Search code examples
pythonpython-polars

Polars - use is_in() with durations


I have a dataframe with a column containing a set of durations, like 5m, 15m, etc...

df = pl.DataFrame({
    "duration_m": [5, 15, 30]
})
df = df.with_columns(
    duration = pl.duration( minutes = pl.col("duration_m"))
)
df

shape: (3, 2)
┌────────────┬──────────────┐
│ duration_m ┆ duration     │
│ ---        ┆ ---          │
│ i64        ┆ duration[ns] │
╞════════════╪══════════════╡
│ 5          ┆ 5m           │
│ 15         ┆ 15m          │
│ 30         ┆ 30m          │
└────────────┴──────────────┘

I want to filter this dataframe to return only rows that are 5m or 15m using is_in(). However, when I do this:

my_durations = [pl.duration(minutes=5), pl.duration(minutes=15)]
df.filter(pl.col("duration").is_in(my_durations))

I get:

InvalidOperationError: 'is_in' cannot check for Object("object", Some(object-registry)) values in Duration(Microseconds) data

This has no error (but is obviously not what I want to do):

df.filter(pl.col("duration").is_in(pl.duration(minutes=5)))

Thanks


Solution

  • I'm not sure why, even though pl.duration is an Expr and .is_in accepts expressions that it errors out. My best guess is that it sees a python list first so it assumes away getting an expression. From there it doesn't get a python type that it knows what to do with and just sees an object.

    Causes aside, you have two ways to get around this.

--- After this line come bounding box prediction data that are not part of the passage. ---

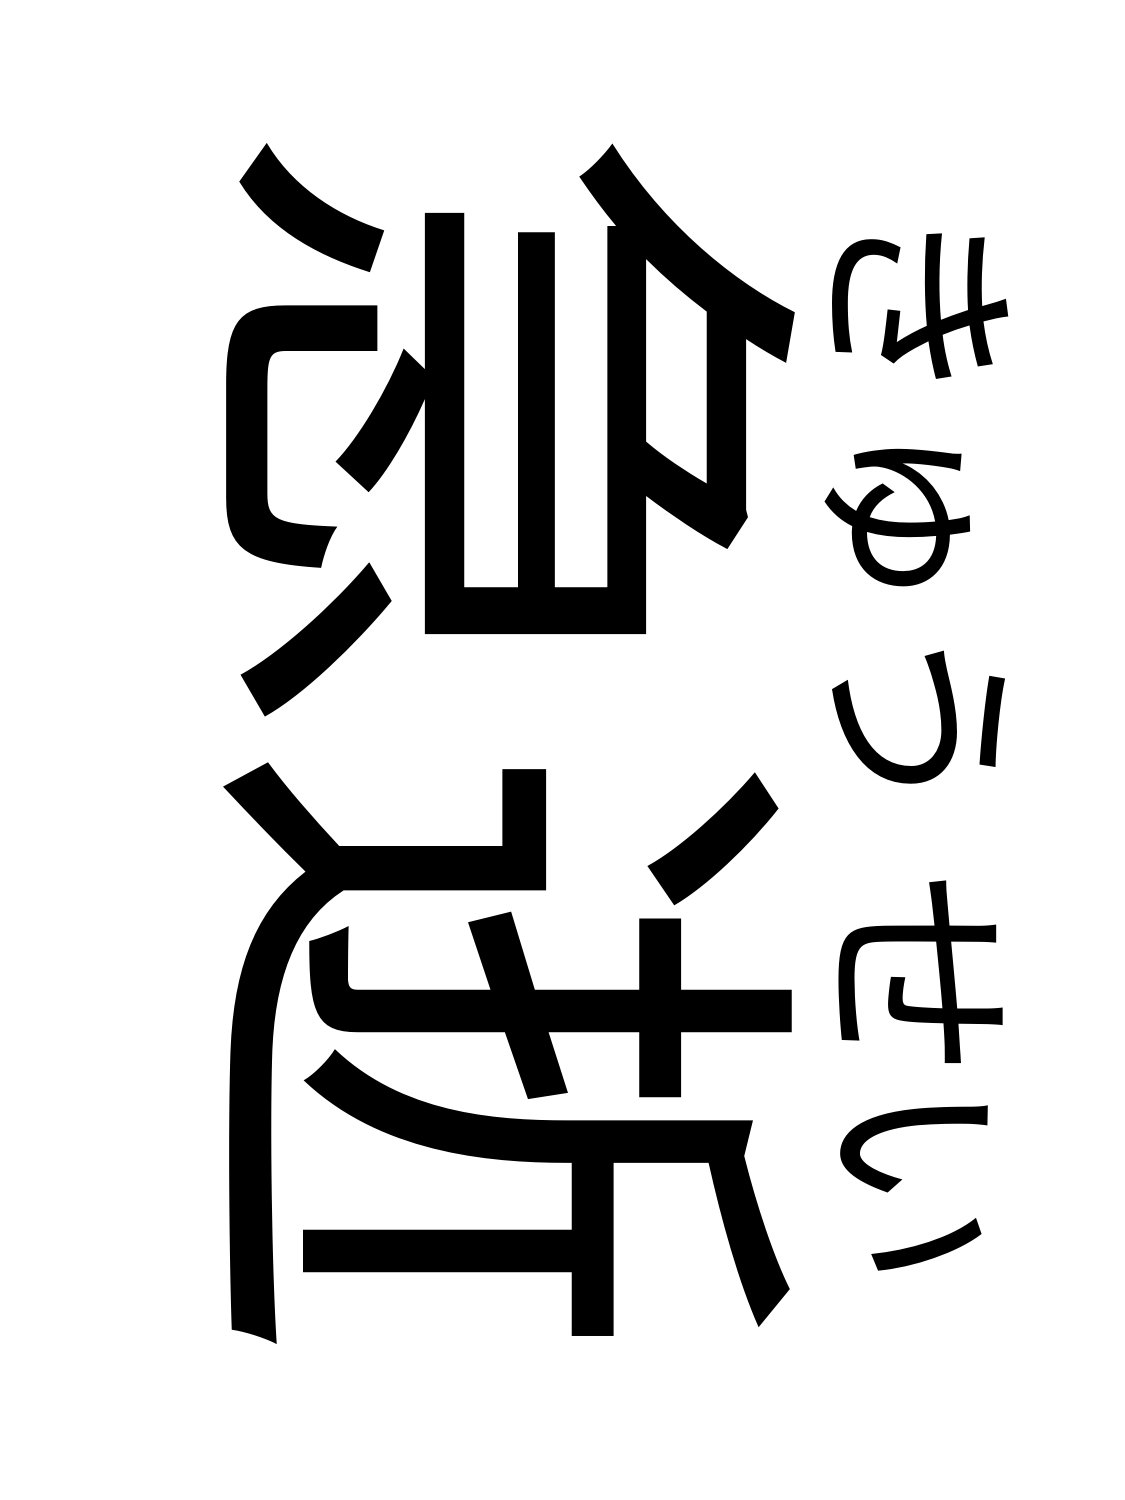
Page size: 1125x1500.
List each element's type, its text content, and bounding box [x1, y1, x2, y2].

text_box きゅう せい [775, 88, 1058, 1459]
text_box 急逝 [135, 116, 775, 1384]
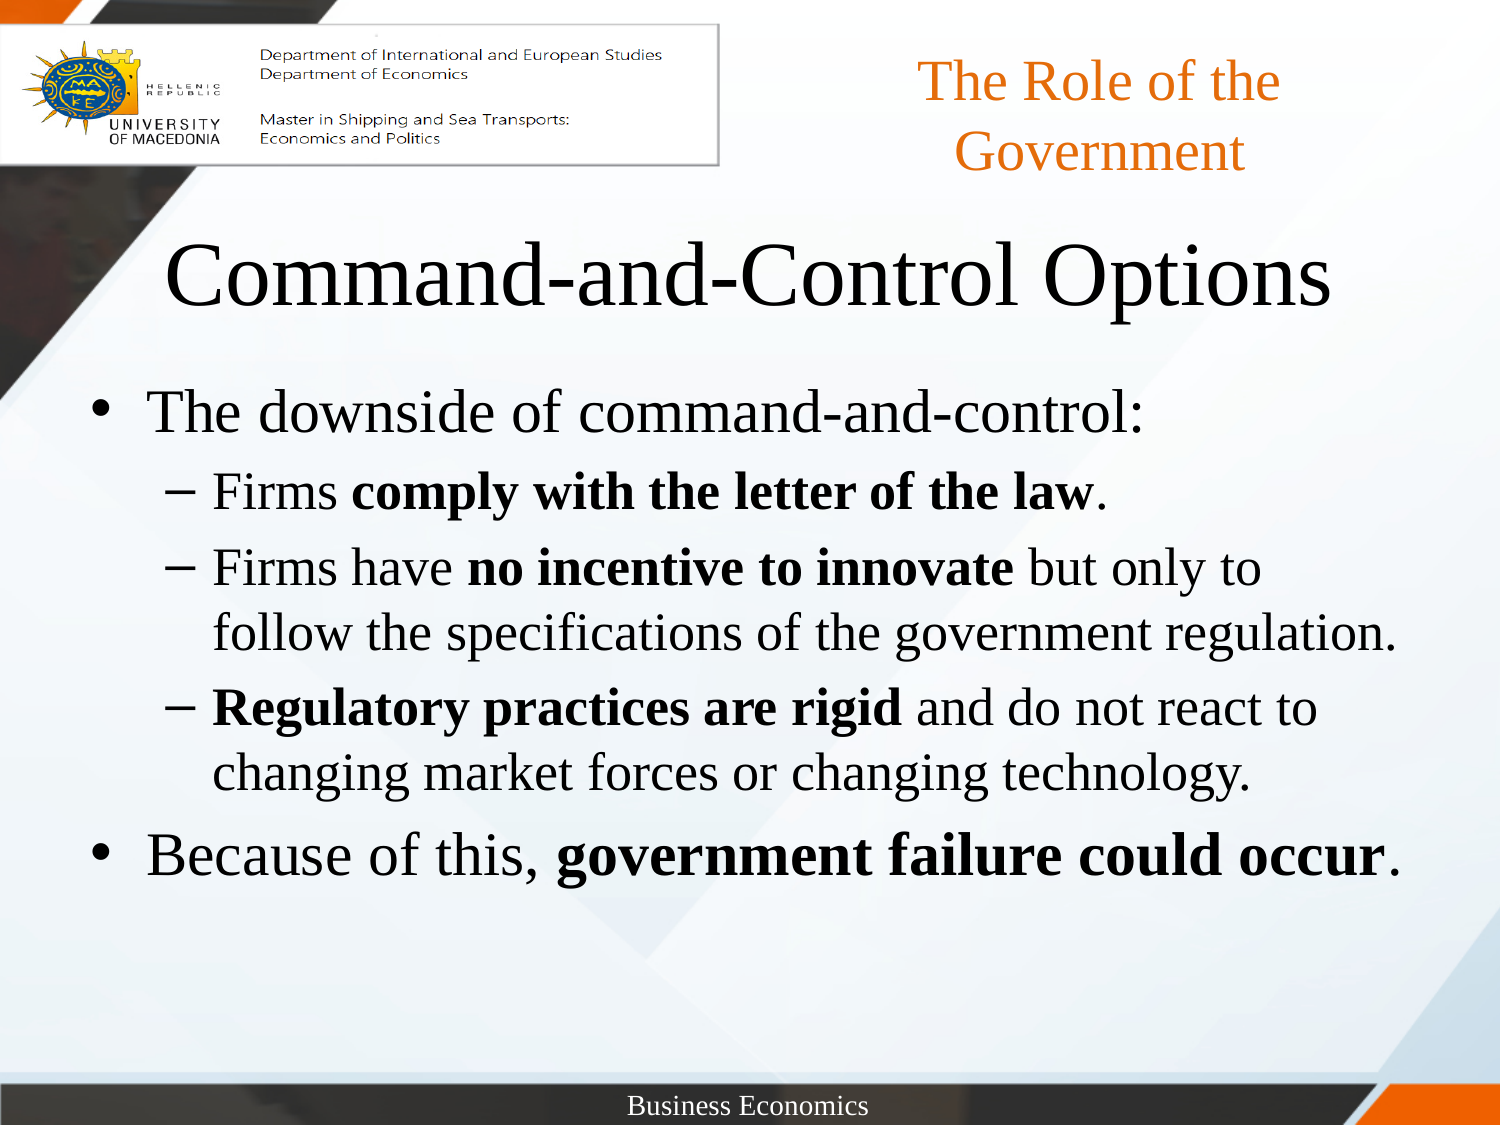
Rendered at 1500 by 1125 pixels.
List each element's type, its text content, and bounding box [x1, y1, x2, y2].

title Command-and-Control Options [74, 174, 1426, 362]
list The downside of command-and-control: Firms comply with the letter of the law. Firms have no incentive to innovate but only to follow the specifications of the government regulation. Regulatory practices are rigid and do not react to changing market forces or changing technology. Because of this, government failure could occur. [74, 362, 1426, 1026]
text_box The Role of the Government [849, 50, 1350, 175]
text_box Business Economics [0, 1078, 1499, 1125]
picture [0, 0, 1500, 1125]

    The first: If you wrap your list in a pl.concat_list then you still have an expression instead of a python list but that won't be enough because it doesn't broadcast that to the whole df so you'll get an error about size mismatch which you can also fix by wrapping that in pl.repeat like this:

    df.filter(pl.col('duration')
              .is_in(pl.repeat(pl.concat_list(my_durations), pl.count()))
              )
    shape: (2, 2)
    ┌────────────┬──────────────┐
    │ duration_m ┆ duration     │
    │ ---        ┆ ---          │
    │ i64        ┆ duration[ns] │
    ╞════════════╪══════════════╡
    │ 5          ┆ 5m           │
    │ 15         ┆ 15m          │
    └────────────┴──────────────┘
    

    That's awfully clunky, better to just use the second method.

    The second: Just use timedelta instead of duration when you're not setting it with the values in a df like this:

    from datetime import timedelta
    my_durations = [timedelta(minutes=5), timedelta(minutes=15)]
    df.filter(pl.col("duration").is_in(my_durations))
    

    As an aside...

    if you start with

    my_durations = [pl.duration(minutes=5), pl.duration(minutes=15)]
    

    then you can get the same timedelta list by doing:

    [pl.select(x).item() for x in my_durations]